We should definitely try to fix these queries - is this something Platform Engineering can help with or should we tag some other team(s)?

We're good as a starting point.

This specific query looks like it's running into the over-filtering problem: it's trying to select the tiny subset of links to a heavily-linked page that are redirects. Removing the STRAIGHT_JOIN would allow it to use a much better plan, but we'll need to avoid recreating T106682.

I'll poke at this for a bit longer and see what I can come up with.

Oops, this was private (but not security). The patch was https://gerrit.wikimedia.org/r/c/mediawiki/core/+/571739

This seems done now except for possible backporting.

We can open it now and resolve it, is there any private data left on the ticket (I will check now too)?

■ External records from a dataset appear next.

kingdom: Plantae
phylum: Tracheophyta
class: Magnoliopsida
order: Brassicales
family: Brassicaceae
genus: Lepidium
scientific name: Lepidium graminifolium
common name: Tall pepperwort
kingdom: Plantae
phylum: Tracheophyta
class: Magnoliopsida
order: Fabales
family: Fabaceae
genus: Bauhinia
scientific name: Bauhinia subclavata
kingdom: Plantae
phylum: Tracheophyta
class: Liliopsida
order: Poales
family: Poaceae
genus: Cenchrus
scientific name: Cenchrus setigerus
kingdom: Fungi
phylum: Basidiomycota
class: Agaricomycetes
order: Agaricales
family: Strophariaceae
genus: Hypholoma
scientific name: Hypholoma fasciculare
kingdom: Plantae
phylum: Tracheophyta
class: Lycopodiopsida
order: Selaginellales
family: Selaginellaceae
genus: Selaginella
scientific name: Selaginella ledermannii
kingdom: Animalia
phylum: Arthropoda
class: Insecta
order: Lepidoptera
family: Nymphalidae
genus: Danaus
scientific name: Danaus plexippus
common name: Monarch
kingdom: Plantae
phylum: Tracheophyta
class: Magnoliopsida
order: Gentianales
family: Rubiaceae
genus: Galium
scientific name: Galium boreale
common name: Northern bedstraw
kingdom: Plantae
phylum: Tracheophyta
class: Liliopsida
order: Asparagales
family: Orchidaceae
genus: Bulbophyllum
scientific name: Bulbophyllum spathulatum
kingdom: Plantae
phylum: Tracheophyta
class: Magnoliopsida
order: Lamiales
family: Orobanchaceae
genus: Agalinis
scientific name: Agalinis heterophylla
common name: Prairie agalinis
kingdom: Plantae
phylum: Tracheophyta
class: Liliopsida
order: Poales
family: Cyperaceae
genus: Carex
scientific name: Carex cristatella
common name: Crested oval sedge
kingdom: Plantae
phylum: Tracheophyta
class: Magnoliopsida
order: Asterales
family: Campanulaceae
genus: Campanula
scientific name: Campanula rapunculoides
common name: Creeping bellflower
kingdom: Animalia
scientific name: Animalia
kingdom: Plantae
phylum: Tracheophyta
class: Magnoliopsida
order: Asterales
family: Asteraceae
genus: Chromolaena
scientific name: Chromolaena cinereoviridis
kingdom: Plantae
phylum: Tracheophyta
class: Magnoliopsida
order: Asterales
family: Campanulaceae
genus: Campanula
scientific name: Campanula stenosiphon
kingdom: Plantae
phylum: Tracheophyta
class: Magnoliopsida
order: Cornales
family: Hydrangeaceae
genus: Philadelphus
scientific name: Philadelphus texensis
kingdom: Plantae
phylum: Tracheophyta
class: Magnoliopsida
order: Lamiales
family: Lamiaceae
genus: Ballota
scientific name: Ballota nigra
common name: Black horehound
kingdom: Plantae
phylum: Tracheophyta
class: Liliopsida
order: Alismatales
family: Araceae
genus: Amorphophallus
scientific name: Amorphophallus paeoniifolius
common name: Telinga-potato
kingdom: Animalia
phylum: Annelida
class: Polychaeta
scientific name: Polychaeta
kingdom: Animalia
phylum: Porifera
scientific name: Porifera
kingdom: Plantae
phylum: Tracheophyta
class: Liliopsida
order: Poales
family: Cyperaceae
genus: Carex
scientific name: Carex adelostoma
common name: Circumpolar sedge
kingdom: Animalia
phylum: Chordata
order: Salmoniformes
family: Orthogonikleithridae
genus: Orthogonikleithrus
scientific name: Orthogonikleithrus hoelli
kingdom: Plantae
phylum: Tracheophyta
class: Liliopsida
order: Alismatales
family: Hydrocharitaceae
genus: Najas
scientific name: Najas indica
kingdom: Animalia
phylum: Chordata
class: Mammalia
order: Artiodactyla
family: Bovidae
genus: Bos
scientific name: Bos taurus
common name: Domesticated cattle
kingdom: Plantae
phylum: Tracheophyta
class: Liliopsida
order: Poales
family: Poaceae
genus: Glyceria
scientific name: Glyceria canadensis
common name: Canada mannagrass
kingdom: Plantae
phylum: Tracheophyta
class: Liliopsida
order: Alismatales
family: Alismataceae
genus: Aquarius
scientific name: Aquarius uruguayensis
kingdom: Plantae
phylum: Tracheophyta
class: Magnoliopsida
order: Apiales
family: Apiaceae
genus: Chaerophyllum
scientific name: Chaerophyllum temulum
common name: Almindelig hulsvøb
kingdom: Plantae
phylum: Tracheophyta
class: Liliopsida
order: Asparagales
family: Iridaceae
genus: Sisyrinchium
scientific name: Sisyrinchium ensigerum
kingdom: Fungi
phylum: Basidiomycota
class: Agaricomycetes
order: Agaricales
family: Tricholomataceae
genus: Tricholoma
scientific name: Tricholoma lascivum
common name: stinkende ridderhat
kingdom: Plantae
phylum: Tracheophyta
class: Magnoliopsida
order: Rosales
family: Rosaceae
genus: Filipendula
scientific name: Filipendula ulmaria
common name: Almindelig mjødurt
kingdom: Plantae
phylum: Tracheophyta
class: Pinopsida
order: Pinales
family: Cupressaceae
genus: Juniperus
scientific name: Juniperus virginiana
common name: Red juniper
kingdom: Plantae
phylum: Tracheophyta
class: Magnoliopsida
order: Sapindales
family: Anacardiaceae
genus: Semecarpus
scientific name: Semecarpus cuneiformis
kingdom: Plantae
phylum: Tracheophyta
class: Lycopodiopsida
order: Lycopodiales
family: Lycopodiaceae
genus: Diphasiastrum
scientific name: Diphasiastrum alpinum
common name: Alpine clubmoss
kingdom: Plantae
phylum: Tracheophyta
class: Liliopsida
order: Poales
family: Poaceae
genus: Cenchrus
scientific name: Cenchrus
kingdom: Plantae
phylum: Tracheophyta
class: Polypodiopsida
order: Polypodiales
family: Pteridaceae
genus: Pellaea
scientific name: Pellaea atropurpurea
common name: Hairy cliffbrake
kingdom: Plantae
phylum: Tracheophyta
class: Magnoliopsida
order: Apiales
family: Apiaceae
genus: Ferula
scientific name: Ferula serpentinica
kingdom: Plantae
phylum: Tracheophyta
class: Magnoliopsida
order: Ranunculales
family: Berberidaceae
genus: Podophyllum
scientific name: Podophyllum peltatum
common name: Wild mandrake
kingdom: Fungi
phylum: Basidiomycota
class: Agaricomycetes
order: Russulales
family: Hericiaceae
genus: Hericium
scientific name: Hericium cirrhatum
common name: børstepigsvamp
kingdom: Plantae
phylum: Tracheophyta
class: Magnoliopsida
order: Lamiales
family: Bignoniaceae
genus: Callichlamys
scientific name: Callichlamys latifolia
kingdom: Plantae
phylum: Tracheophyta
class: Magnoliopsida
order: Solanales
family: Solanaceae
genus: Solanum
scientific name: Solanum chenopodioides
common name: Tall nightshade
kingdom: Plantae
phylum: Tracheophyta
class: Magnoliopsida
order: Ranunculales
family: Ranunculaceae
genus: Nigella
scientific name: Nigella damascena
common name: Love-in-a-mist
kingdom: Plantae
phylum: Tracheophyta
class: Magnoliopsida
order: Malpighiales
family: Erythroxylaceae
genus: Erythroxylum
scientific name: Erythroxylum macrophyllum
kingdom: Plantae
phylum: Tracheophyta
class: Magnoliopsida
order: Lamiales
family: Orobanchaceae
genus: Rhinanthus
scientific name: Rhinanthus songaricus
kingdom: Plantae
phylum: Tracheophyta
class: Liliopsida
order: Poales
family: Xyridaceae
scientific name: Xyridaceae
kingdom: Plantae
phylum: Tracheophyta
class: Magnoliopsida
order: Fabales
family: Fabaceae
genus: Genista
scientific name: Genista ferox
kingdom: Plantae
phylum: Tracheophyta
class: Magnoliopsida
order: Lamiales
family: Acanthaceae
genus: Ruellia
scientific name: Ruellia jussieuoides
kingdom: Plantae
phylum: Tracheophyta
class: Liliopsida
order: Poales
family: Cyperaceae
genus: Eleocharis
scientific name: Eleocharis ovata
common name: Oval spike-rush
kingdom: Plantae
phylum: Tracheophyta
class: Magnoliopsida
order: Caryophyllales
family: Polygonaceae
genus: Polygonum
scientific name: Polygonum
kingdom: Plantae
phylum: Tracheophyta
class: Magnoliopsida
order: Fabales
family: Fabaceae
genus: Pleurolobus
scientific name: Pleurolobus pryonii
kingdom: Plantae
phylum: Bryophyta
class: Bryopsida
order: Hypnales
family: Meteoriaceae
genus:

Not that I can see, ip were redacted and the query doesn't have anything private, correct me if wrong. If agree, you can resolve it too.

Ups, I missed:

except for possible backporting

So everything applies, except I would wait until things are fully on production.

CCicalese_WMF added a subscriber: CCicalese_WMF.

Marking as Resolved as it is in the Done column. Feel free to reopen if there is remaining work.

@CCicalese_WMF normally the NDA (security) tickets are open up (made public) upon resolution, unless there is any kind of private information that would prevent that.

CCicalese_WMF changed the visibility from "WMF-NDA (Project)" to "Public (No Login Required)".Apr 29 2020, 1:50 PM
CCicalese_WMF changed the edit policy from "WMF-NDA (Project)" to "All Users".

Thank you, @jcrespo. Making public per T144235#6092134.